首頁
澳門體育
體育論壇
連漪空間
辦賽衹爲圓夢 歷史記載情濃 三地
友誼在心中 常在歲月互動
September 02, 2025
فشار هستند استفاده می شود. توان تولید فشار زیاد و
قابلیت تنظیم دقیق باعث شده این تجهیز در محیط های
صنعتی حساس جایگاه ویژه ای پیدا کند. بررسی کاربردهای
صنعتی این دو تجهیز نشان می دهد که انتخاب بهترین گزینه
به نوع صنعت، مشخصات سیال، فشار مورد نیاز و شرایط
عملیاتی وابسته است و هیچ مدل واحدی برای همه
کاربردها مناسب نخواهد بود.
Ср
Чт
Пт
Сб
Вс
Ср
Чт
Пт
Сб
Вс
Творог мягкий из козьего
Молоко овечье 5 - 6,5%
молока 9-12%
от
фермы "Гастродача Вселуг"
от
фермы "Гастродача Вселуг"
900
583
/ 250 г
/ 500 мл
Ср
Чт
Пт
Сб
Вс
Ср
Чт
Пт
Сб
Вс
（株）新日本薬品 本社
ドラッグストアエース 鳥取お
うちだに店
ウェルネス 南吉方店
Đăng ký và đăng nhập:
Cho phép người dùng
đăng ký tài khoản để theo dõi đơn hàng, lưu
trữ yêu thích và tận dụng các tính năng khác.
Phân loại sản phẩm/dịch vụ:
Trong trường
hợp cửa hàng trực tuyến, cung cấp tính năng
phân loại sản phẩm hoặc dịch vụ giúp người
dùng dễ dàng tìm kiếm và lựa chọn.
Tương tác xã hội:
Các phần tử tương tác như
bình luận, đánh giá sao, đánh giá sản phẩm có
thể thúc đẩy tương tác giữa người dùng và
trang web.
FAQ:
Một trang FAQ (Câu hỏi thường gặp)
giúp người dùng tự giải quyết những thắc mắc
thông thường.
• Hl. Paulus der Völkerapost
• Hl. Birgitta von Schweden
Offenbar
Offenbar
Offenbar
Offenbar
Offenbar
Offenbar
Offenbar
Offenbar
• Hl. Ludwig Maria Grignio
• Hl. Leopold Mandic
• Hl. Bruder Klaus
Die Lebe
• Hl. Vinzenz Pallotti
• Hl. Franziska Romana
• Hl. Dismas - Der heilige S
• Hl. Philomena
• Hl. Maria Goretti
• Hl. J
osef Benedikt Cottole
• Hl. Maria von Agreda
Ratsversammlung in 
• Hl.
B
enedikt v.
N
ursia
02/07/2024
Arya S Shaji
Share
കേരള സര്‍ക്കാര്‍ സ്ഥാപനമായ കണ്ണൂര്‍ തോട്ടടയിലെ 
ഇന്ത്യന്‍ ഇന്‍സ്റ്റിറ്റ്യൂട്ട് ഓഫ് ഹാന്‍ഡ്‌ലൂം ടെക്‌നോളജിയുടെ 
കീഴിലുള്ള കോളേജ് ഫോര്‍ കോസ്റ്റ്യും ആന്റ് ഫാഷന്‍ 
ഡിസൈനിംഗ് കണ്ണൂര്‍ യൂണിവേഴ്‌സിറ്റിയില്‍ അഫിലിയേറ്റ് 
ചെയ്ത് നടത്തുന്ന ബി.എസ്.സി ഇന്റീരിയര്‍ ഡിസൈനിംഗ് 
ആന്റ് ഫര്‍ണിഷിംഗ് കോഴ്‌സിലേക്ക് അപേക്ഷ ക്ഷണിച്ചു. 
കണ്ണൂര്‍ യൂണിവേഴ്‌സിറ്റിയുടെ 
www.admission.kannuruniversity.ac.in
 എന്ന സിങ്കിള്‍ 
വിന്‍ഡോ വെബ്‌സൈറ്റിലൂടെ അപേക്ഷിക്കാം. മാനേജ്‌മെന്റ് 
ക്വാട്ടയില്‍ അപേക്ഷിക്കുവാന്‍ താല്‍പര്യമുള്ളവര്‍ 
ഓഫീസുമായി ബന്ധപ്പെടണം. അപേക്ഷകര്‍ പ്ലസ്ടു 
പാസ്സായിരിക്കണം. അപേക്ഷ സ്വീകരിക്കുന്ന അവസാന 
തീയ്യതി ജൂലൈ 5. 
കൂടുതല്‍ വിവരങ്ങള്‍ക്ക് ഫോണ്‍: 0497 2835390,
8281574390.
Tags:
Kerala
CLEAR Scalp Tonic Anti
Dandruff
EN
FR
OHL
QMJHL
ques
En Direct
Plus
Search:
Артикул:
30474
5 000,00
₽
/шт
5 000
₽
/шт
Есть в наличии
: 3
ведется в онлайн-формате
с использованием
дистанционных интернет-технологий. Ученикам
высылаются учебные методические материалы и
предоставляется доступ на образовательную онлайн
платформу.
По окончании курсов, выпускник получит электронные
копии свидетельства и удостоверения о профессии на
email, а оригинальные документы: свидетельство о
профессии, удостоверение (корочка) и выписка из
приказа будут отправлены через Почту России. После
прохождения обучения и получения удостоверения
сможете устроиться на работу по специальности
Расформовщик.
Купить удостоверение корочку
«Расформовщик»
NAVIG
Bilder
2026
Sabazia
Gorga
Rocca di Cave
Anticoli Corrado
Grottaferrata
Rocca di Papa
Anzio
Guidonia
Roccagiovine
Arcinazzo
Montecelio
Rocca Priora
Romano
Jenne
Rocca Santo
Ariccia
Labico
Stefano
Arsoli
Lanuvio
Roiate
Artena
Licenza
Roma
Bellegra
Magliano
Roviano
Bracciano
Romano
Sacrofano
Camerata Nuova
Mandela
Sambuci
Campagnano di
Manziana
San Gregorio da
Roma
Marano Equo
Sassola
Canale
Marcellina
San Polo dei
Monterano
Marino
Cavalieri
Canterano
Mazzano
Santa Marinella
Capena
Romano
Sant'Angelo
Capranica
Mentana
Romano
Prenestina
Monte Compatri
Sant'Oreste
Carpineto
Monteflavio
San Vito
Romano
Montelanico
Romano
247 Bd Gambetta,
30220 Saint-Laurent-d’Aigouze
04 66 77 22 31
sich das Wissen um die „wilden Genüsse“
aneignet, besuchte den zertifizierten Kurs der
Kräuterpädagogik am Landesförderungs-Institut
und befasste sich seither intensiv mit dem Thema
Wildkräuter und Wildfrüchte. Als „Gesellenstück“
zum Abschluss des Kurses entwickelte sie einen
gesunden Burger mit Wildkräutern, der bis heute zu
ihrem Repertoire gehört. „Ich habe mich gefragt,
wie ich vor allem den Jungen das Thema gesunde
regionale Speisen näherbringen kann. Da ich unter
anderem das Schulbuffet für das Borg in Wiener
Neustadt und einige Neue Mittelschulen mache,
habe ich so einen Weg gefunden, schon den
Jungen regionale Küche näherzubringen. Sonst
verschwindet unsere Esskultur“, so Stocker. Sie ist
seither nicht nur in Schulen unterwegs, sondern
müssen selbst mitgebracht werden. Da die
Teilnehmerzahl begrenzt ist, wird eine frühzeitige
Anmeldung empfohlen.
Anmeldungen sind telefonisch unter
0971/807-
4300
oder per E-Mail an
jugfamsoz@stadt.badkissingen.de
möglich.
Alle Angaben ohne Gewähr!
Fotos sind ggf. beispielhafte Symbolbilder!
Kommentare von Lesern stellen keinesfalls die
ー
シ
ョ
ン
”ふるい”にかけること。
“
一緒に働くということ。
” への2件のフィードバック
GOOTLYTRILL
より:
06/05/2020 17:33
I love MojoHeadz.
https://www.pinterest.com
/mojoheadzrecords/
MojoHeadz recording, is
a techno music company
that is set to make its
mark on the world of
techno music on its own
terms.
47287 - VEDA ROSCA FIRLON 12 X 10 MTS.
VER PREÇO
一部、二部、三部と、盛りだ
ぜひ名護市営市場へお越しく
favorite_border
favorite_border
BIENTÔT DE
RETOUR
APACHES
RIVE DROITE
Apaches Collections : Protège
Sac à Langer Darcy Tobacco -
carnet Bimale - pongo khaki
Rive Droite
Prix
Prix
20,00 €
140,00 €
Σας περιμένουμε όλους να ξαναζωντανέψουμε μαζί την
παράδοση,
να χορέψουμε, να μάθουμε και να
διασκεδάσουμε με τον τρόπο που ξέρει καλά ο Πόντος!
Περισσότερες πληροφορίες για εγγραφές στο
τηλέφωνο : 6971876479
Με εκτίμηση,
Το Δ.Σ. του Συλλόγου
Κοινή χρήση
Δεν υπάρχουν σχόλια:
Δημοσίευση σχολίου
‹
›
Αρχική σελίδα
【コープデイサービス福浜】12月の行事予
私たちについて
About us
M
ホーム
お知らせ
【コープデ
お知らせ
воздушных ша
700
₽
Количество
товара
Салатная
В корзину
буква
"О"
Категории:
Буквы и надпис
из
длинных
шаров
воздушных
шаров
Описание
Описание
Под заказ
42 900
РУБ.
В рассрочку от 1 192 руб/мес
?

☆ ☆ ☆ ☆ ☆

• _TAREFA PROPOSTA_
Transcreva, sem mudar nada, as linhas do material acima. Comece pela primeira linha e pare depois da linha que contém "bình luận, đánh giá sao, đánh giá sản phẩm có", incluindo essa linha.

• _SOLUÇÃO DA TAREFA_
首頁
澳門體育
體育論壇
連漪空間
辦賽衹爲圓夢 歷史記載情濃 三地
友誼在心中 常在歲月互動
September 02, 2025
فشار هستند استفاده می شود. توان تولید فشار زیاد و
قابلیت تنظیم دقیق باعث شده این تجهیز در محیط های
صنعتی حساس جایگاه ویژه ای پیدا کند. بررسی کاربردهای
صنعتی این دو تجهیز نشان می دهد که انتخاب بهترین گزینه
به نوع صنعت، مشخصات سیال، فشار مورد نیاز و شرایط
عملیاتی وابسته است و هیچ مدل واحدی برای همه
کاربردها مناسب نخواهد بود.
Ср
Чт
Пт
Сб
Вс
Ср
Чт
Пт
Сб
Вс
Творог мягкий из козьего
Молоко овечье 5 - 6,5%
молока 9-12%
от
фермы "Гастродача Вселуг"
от
фермы "Гастродача Вселуг"
900
583
/ 250 г
/ 500 мл
Ср
Чт
Пт
Сб
Вс
Ср
Чт
Пт
Сб
Вс
（株）新日本薬品 本社
ドラッグストアエース 鳥取お
うちだに店
ウェルネス 南吉方店
Đăng ký và đăng nhập:
Cho phép người dùng
đăng ký tài khoản để theo dõi đơn hàng, lưu
trữ yêu thích và tận dụng các tính năng khác.
Phân loại sản phẩm/dịch vụ:
Trong trường
hợp cửa hàng trực tuyến, cung cấp tính năng
phân loại sản phẩm hoặc dịch vụ giúp người
dùng dễ dàng tìm kiếm và lựa chọn.
Tương tác xã hội:
Các phần tử tương tác như
bình luận, đánh giá sao, đánh giá sản phẩm có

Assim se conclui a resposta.